*** Passage for review ***

But Scott doesn’t appear to be caving, at least for now. His spokesman said the governor won’t stop reassigning capital cases “until State Attorney Ayala fully recants her statement that she will not seek the death penalty in any case.”
Trump albatross in St. Pete?
While President Donald Trump may be a boon to conservative candidates, the link with the president likely served as a dead weight for Republican Rick Baker in his bid to oust incumbent St. Petersburg Mayor Rick Kriseman.
The battle of the Ricks resulted in a virtual tie Tuesday, even though Kriseman trailed Baker — a former mayor who remained immensely popular — in money and polls throughout the campaign. Both candidates received about 48 percent of the vote, forcing a November runoff because neither topped 50 percent.
Democratic and Republican strategists blamed Baker’s slide on Trump.
Baker’s campaign tried to link Kriseman to a variety of divisive local issues, including a kerfuffle over the replacement of an iconic waterfront pier, a massive sewage link and a pricey new police station.
While those topics may have resonated for many voters, Democratic and Republican political consultants maintained that what likely hurt Baker the most was the Kriseman team’s success in tying Baker to Trump.
Strategists cautioned against overstating the broader significance of Kriseman’s Tuesday comeback in the nonpartisan race.

*** End of Passage for review ***

#### [Actions to take]
1. According to the St. Petersburg mayor's race excerpt, what share of the vote did each candidate receive?
2. Return the St. Petersburg mayor's race excerpt word for word, from "Democratic and Republican strategists" up to and including "Baker to Trump.".
3. Extend the St. Petersburg mayor's race excerpt, picking up after its final sentence.

*** Supplied material ***

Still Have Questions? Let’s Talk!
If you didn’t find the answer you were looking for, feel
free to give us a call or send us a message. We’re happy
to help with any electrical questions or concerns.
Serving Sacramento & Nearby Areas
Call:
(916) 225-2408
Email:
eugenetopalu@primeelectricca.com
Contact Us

*** End of Supplied material ***
*** Supplied material ***

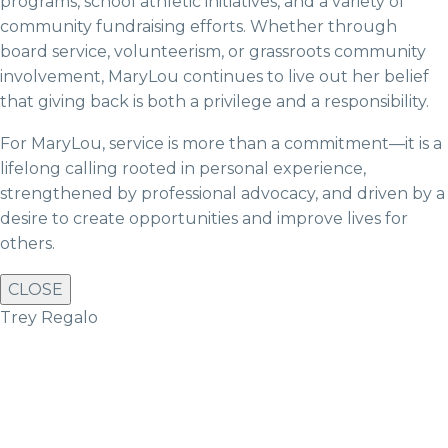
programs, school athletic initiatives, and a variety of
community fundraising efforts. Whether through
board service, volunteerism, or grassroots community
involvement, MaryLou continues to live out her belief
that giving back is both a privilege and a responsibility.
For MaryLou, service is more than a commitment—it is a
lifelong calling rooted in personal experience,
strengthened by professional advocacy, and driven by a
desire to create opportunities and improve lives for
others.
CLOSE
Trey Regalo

*** End of Supplied material ***
*** Supplied material ***

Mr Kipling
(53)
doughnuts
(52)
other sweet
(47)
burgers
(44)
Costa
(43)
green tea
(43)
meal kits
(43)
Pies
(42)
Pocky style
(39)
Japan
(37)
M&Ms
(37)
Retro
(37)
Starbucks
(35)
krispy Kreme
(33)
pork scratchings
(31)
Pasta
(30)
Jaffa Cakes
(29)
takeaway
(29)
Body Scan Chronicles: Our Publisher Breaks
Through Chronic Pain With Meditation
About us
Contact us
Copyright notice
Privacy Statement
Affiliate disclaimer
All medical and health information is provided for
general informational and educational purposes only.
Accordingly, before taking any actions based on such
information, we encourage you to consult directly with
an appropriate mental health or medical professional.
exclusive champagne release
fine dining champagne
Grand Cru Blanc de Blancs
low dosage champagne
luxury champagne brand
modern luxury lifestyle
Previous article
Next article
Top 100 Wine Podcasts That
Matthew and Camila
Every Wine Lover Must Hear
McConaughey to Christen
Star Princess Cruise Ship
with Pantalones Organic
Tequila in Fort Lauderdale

*** End of Supplied material ***

#### [Answers to each task]
1. About 48 percent.

2.
Democratic and Republican strategists blamed Baker’s slide on Trump.
Baker’s campaign tried to link Kriseman to a variety of divisive local issues, including a kerfuffle over the replacement of an iconic waterfront pier, a massive sewage link and a pricey new police station.
While those topics may have resonated for many voters, Democratic and Republican political consultants maintained that what likely hurt Baker the most was the Kriseman team’s success in tying Baker to Trump.

3.
“But it should be a warning sign. It should be an alert signal. It should cause Republicans to ask themselves, how could a guy who was so beloved in this community (Baker) not be able to turn that on again,” Republican strategist Rick Wilson said.
Kriseman’s success could be a model for progressives and Democrats going into next year’s elections, Progress Florida Executive Director Mark Ferullo said.
“It’s going to validate that strategy going into 2018, to make Trump an anvil to hang around the neck of our opponents,” said Ferullo, whose organization endorsed Kriseman.
Not a golden ticket for these guys
Fallout continued this week in a controversy about whether Florida Highway Patrol troopers received quotas for writing traffic tickets.
The agency has maintained there are no quotas, but the controversy has now led to the departure or suspension of three high-ranking agency officials.
A three-day suspension without pay of Chief Mark Brown from his $118,000-a-year position as the North Florida operations regional commander was announced this week as the FHP said it had completed a review of the quota issue and is enacting new guidelines.
In a letter Wednesday to Brown outlining the suspension, FHP Director Gene Spaulding noted Brown sent an email to subordinate commanders on July 28 “encouraging 2 citations per hour” from troopers working the Statewide Overtime Action Response program aimed at curbing speeders.
“Following a review, it was discovered that other supervisors under your command forwarded similar directives and, as we had previously discussed, it is not appropriate to request that a trooper write a specific number of citations,” Spaulding wrote.
In addition to Brown’s suspension, an FHP release noted that an early retirement request from Lt. Col. Michael Thomas — submitted Monday — was accepted.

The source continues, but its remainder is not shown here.